§ Problem to solve:
Identify each line in the items below that contains the string "instances", and copy those lines.
##### Information given #####
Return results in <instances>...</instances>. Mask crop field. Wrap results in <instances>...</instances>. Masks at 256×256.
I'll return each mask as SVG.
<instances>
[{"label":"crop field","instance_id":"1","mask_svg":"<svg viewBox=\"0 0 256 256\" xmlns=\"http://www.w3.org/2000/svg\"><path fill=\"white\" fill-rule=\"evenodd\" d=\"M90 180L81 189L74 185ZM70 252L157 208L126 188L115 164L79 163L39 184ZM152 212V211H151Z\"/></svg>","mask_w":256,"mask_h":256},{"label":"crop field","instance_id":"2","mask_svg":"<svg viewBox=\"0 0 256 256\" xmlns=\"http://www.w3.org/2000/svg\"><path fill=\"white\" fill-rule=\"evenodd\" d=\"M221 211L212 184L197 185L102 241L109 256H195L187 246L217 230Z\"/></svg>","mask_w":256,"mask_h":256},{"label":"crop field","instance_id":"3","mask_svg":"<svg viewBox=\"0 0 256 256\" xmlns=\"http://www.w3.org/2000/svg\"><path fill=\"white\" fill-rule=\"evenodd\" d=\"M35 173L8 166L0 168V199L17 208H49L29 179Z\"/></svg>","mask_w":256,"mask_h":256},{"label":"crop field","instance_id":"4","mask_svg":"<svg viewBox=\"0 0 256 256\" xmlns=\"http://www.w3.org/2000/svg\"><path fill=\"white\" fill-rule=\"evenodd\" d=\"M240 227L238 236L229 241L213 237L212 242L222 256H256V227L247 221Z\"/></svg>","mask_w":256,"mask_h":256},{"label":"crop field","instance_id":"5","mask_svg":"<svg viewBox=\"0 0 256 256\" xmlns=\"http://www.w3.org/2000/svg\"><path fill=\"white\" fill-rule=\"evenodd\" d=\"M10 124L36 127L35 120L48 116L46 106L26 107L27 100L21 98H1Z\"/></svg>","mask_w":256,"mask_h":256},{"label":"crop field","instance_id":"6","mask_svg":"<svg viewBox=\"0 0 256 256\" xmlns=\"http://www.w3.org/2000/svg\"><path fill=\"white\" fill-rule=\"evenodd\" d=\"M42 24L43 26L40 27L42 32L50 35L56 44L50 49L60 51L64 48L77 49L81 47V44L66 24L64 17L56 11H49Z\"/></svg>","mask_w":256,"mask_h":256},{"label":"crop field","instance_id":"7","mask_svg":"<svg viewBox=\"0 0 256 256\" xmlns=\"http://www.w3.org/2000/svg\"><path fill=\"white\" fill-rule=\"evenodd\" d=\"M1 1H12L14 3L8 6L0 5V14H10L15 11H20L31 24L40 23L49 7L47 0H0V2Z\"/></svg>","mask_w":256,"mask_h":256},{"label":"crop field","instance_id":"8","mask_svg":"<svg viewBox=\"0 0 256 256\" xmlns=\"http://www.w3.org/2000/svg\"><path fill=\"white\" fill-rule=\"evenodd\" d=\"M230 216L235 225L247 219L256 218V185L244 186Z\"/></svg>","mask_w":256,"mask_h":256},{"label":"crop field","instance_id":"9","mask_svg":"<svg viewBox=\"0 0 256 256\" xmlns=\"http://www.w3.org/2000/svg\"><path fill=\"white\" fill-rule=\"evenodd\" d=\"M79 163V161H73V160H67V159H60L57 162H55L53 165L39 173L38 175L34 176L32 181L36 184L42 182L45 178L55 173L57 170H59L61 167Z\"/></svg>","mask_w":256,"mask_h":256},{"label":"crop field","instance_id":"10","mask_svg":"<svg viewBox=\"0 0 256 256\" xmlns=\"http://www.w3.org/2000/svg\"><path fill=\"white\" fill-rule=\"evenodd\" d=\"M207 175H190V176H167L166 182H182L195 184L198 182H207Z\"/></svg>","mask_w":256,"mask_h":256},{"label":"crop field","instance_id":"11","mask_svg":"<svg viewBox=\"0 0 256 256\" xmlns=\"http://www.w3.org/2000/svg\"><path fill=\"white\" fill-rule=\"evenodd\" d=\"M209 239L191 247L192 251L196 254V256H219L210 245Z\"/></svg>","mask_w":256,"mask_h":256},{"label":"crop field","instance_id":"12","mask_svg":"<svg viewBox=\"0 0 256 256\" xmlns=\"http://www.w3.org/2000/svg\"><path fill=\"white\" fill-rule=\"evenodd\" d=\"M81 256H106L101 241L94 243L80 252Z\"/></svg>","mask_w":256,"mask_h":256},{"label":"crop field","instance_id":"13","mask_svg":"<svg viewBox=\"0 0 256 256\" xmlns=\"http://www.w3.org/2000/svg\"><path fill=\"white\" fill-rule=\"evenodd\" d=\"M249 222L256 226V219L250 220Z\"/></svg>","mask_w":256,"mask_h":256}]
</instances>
#####
§ Solution:
Return results in <instances>...</instances>. Mask crop field. Wrap results in <instances>...</instances>. Masks at 256×256.
<instances>
</instances>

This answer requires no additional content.